__Exercise description__
Drop every picture, then transcribe the remaining data exactly.

__Recorded information__
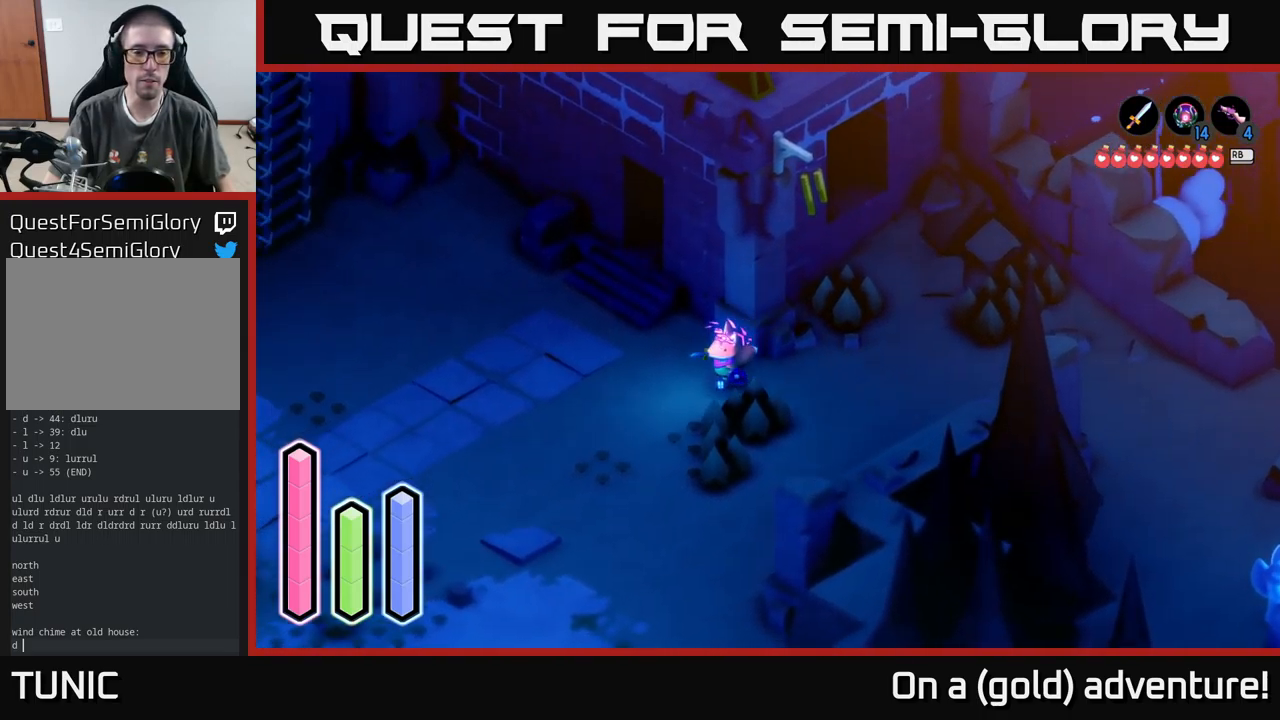
{"buttons": [], "left_stick": "up-left", "right_stick": "center", "events": [[133, "left_stick", "up-left"]]}
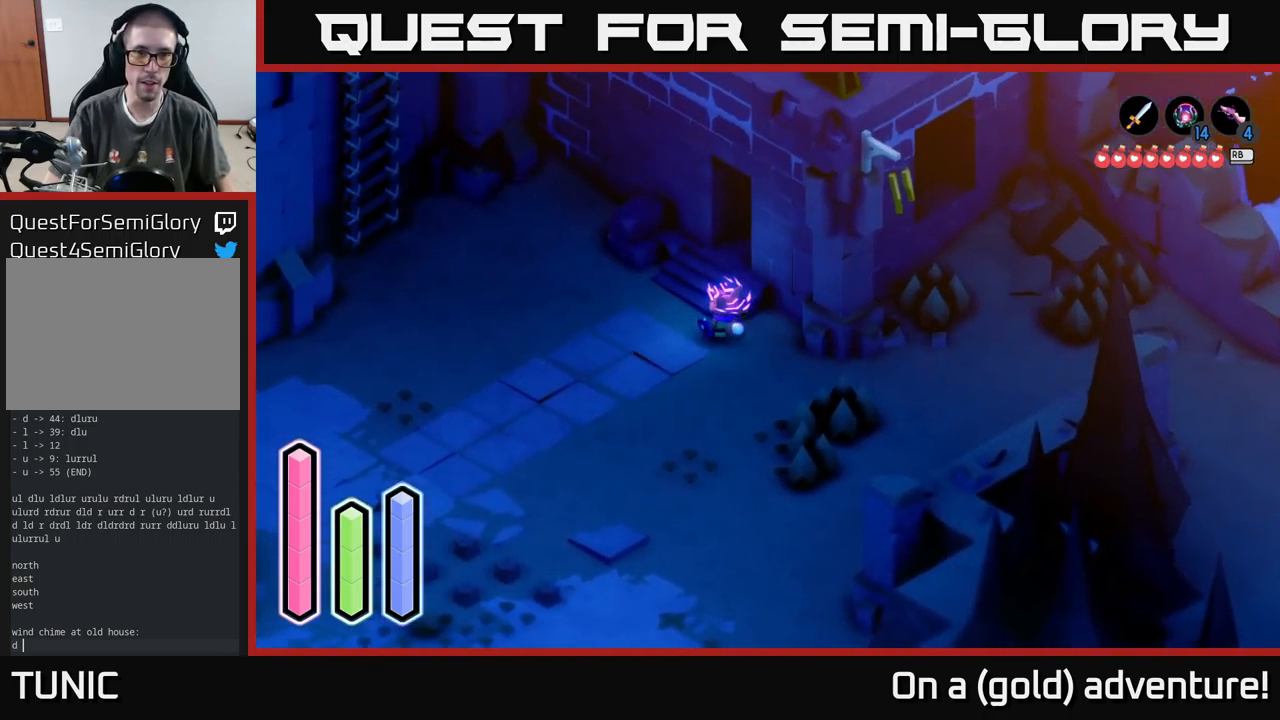
{"buttons": [], "left_stick": "up-right", "right_stick": "center", "events": [[66, "left_stick", "up"], [216, "left_stick", "up-right"]]}
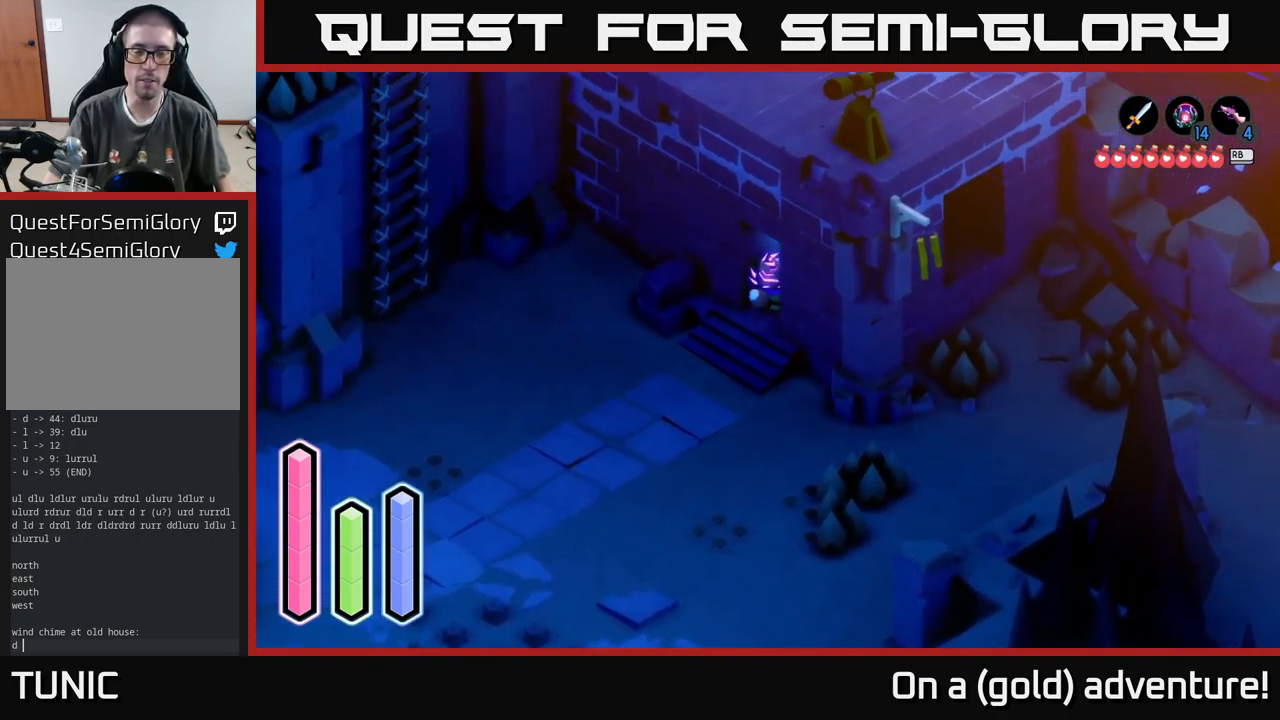
{"buttons": [], "left_stick": "up-right", "right_stick": "center", "events": []}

__Task output__
{"buttons": [], "left_stick": "up-left", "right_stick": "center", "events": [[133, "left_stick", "up-left"]]}
{"buttons": [], "left_stick": "up-right", "right_stick": "center", "events": [[66, "left_stick", "up"], [216, "left_stick", "up-right"]]}
{"buttons": [], "left_stick": "up-right", "right_stick": "center", "events": []}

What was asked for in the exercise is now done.